Tuesday, September 10, 2002

Richard Clark, chief executive officer of Toronto real estate company Brookfield Properties Corp., has been on a mission for the past year: to persuade major tenants not to flee the area surrounding ground zero.

He has had mixed results. Since terrorists reduced the World Trade Center's twin towers to rubble, many Wall Street refugees have not returned. And landlords have had little luck attracting new tenants.

In all, six buildings were destroyed in New York City's financial district last Sept. 11, accounting for about 13 million square feet of space. Another 23 surrounding properties, including four owned by Brookfield, were damaged, accounting for 21.1 million square feet.

Just under 138,000 men and women worked in these buildings. Nearly 48 per cent of them have not returned and about one out of every five floors of downtown office space is empty, according to TenantWise.com, a real estate company.

Brookfield, downtown Manhattan's biggest private landlord, has a big stake in the area's future viability. Mr. Clark, a third-generation real estate man, remains optimistic about the long-term prospects. "We're committed to downtown. We're anxious to continue to invest downtown. We think the future is very bright," he said in a recent interview.

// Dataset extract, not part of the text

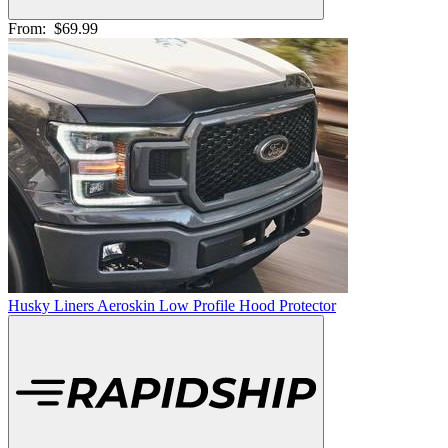
From:
$69.99
Husky Liners Aeroskin Low Profile Hood Protector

Yesterday, he made good on that promise by announcing that Brookfield will purchase Lehman Brothers Holdings Inc.'s 51-per-cent interest in a tower in the World Financial Center complex for $158-million (U.S.).

The 52-storey building is the world headquarters of co-owner American Express Co. and one of four towers in the complex. Brookfield now owns 9.1 million square feet of office space downtown, including 100 per cent of two towers and a half interest in a third tower in the World Financial Center complex and One Liberty Plaza.

Lehman sold its interest in the tower as part of its decision to move its headquarters from the World Financial Center to midtown Manhattan. It was also the largest tenant in Brookfield's One World Financial Center.

Lehman's departure will not hurt Brookfield's bottom line -- the firm's 20-year lease requires it to pay rent regardless of whether it occupies the space. But it was a blow to Brookfield's efforts to persuade other displaced tenants to return, Mr. Clark conceded. Many of them joined an exodus to midtown or the suburbs, including Morgan Stanley, the largest securities firm in Manhattan.

At the same time, other major tenants have returned. Law firm Cleary Gottlieb Steen & Hamilton was the first major tenant back in Liberty Plaza last December. Merrill Lynch & Co. Inc. returned to the World Financial Center five weeks later, and American Express is back in its building in the complex, albeit with fewer employees.

But many former tenants are still leery of returning. Their reluctance is compounded by the economic slowdown. In July, the vacancy rate in lower Manhattan for class A office space -- a real estate term for properties built after 1970 and outfitted with the latest technology -- soared to 14.7 per cent, according to commercial real estate brokerage Colliers ABR Inc.

That's more than double the 5.8-per-cent rate last July, and the highest in five years.

In Brookfield's downtown Manhattan buildings, the vacancy rate doubled to 2.1 per cent at the end of June from less than 1 per cent a year ago. Most of the increase came from the loss of Gruntal & Co., a defunct brokerage firm that had more than 400 employees in Liberty Plaza.